*** DATA TO PROCESS Section Begins ***

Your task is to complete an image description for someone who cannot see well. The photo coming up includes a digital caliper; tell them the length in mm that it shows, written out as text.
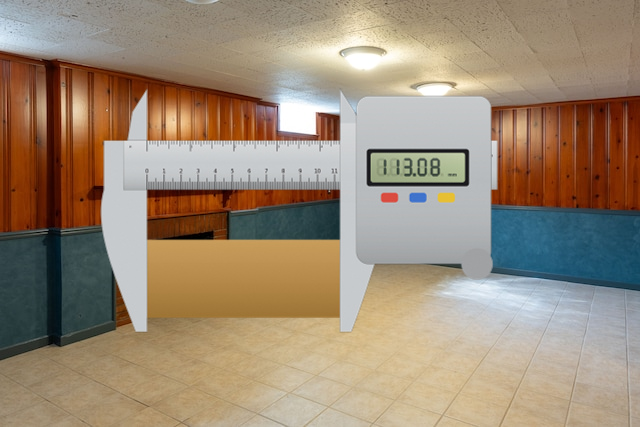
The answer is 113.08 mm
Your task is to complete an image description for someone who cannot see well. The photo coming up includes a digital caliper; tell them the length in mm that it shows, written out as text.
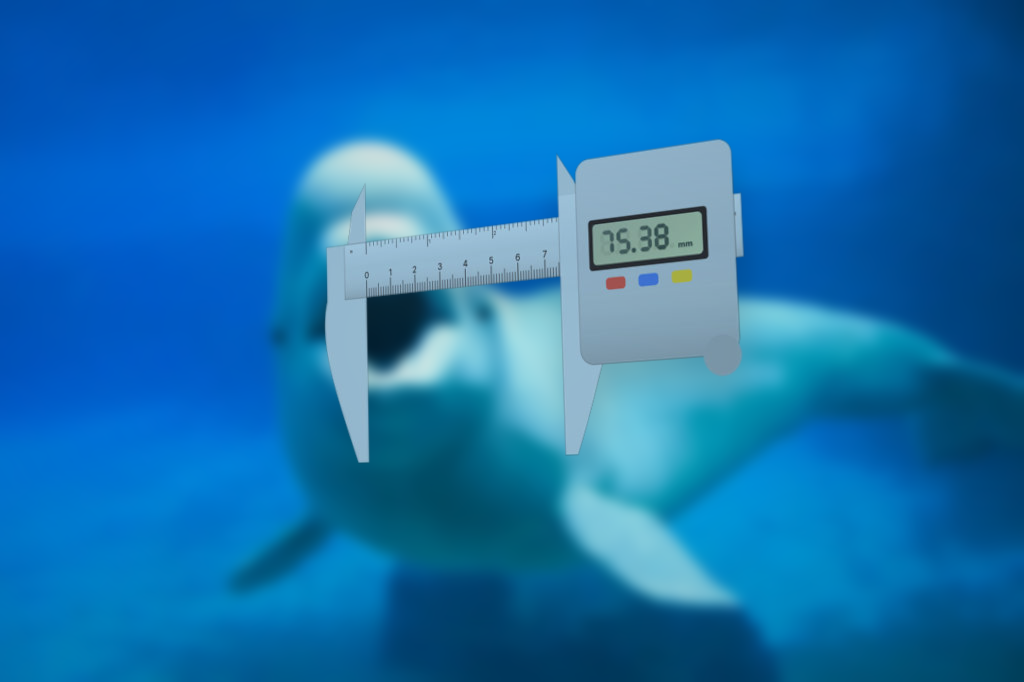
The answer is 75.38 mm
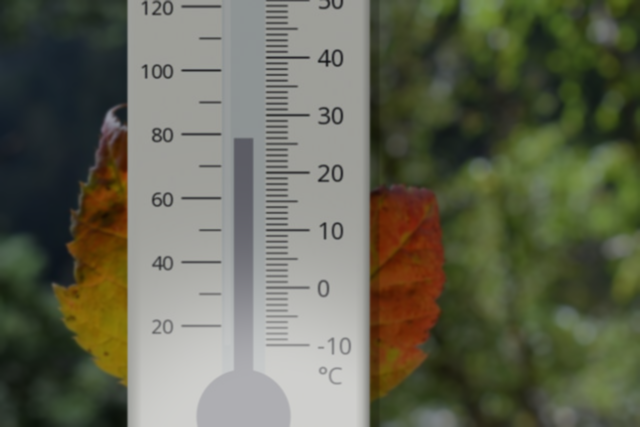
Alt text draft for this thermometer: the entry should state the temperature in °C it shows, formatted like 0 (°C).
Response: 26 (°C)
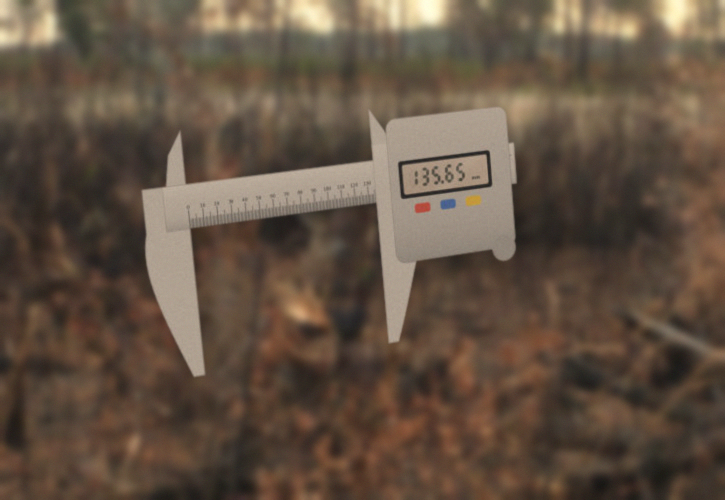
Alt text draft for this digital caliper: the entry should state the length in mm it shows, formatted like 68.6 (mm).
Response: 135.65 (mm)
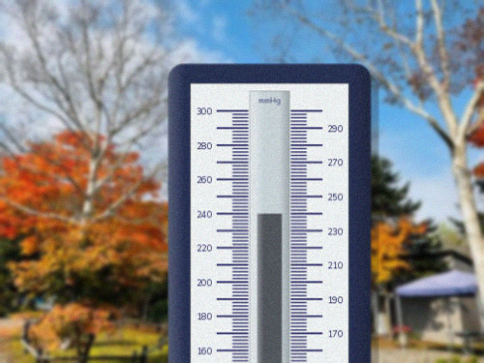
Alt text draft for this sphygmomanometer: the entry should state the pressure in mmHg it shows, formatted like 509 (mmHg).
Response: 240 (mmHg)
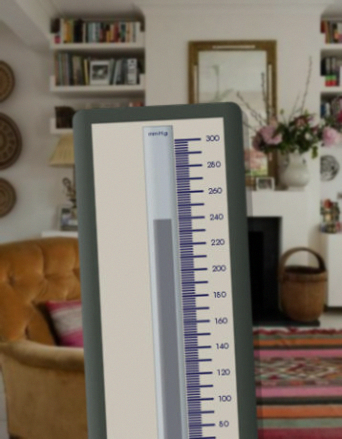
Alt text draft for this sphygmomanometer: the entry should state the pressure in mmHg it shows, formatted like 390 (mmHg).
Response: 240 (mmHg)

*** DATA TO PROCESS Section Ends ***
*** DATA TO PROCESS Section Begins ***

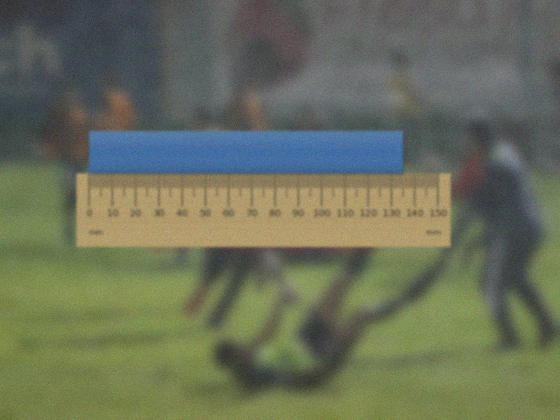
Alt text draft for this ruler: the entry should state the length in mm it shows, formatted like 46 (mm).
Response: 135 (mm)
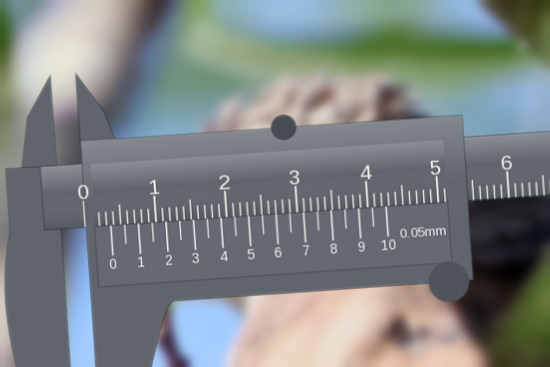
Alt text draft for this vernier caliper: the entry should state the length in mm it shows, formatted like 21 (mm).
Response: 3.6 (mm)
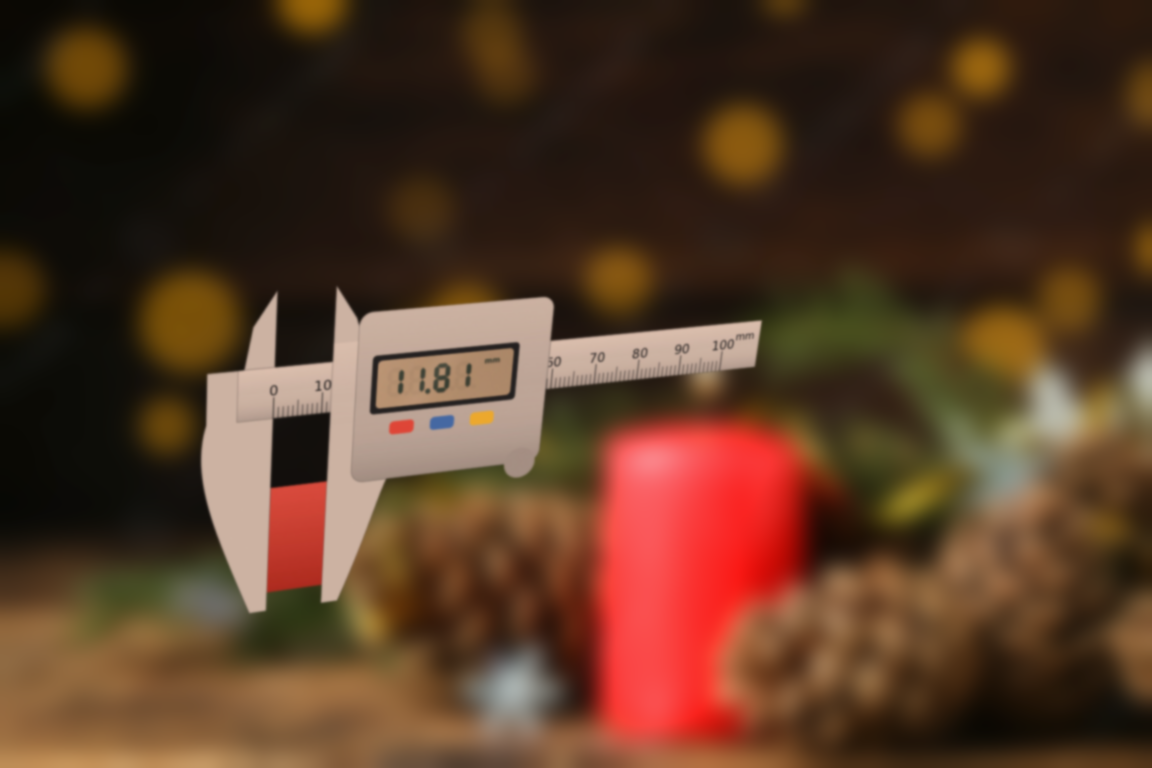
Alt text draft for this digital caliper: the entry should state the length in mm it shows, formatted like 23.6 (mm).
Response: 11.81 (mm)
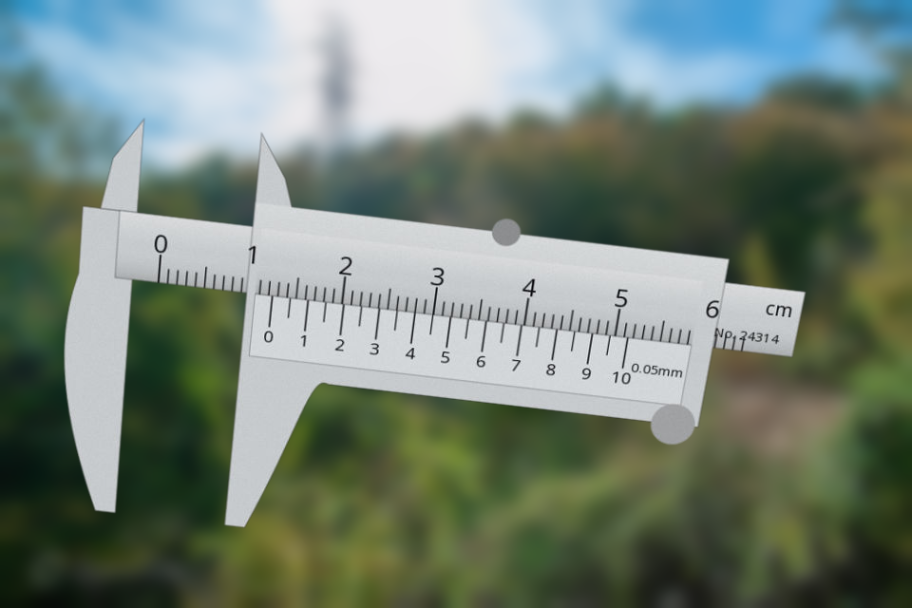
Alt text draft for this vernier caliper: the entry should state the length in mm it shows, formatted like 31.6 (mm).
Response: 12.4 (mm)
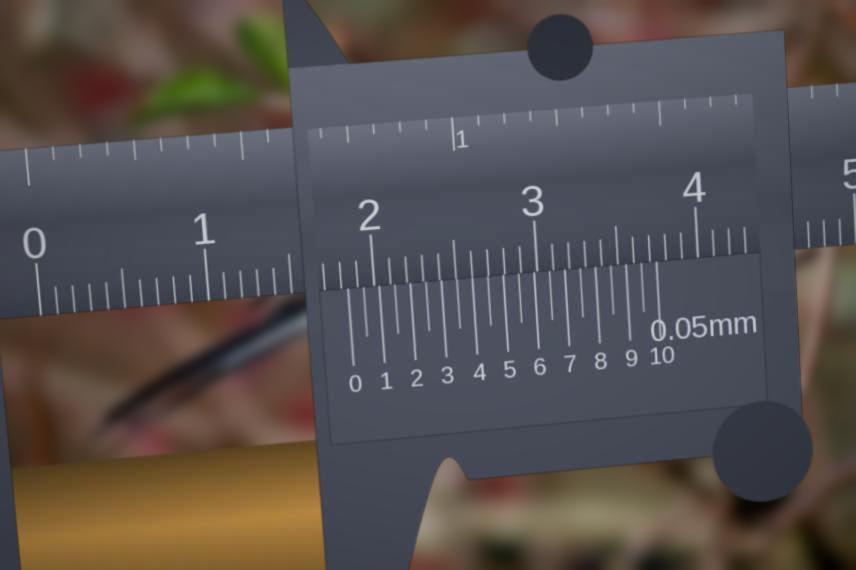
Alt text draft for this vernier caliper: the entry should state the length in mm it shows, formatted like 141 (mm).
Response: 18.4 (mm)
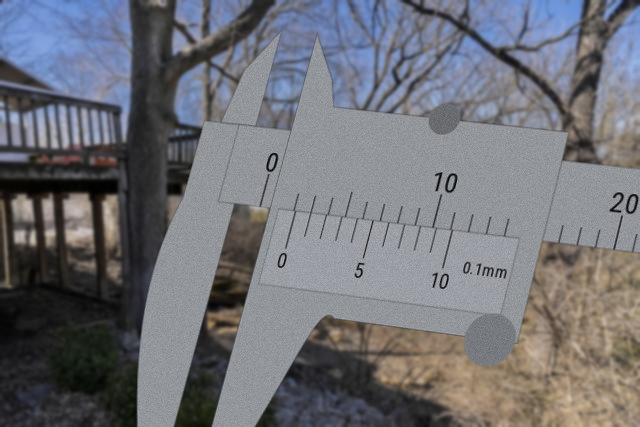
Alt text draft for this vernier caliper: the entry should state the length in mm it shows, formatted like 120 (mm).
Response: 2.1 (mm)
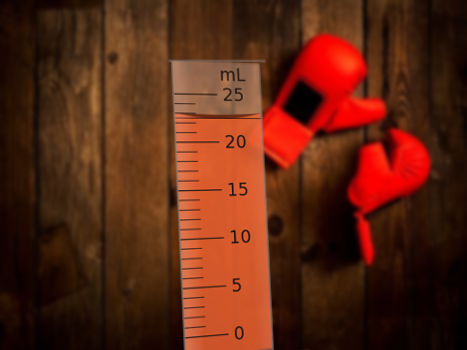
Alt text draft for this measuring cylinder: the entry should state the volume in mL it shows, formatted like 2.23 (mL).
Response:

*** DATA TO PROCESS Section Ends ***
*** DATA TO PROCESS Section Begins ***

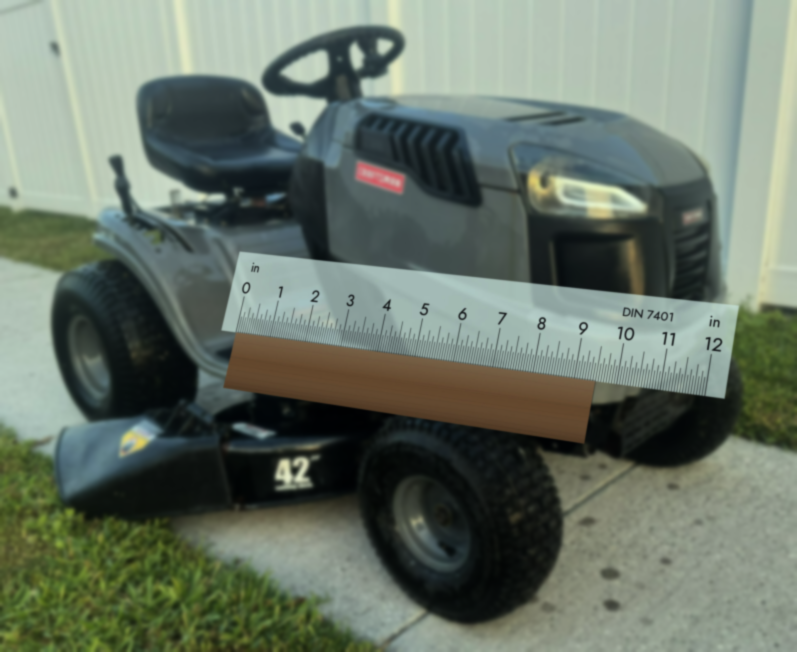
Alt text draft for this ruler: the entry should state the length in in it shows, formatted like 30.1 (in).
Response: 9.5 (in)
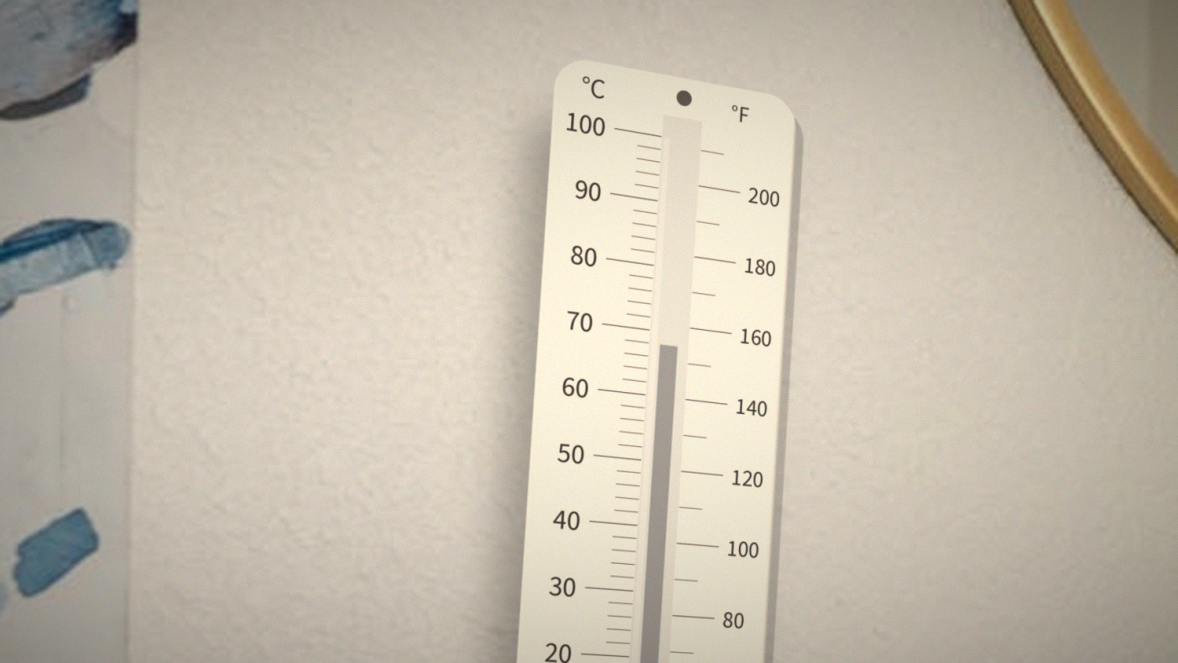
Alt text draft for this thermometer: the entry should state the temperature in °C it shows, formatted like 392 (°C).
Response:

*** DATA TO PROCESS Section Ends ***

> [EXERCISE AIM]:
Return each line of the data above that contains the string "thermometer", treating uppercase and lowercase letters as distinct.

> [REPLY TO THE TASK]:
Alt text draft for this thermometer: the entry should state the temperature in °C it shows, formatted like 0 (°C).
Alt text draft for this thermometer: the entry should state the temperature in °C it shows, formatted like 392 (°C).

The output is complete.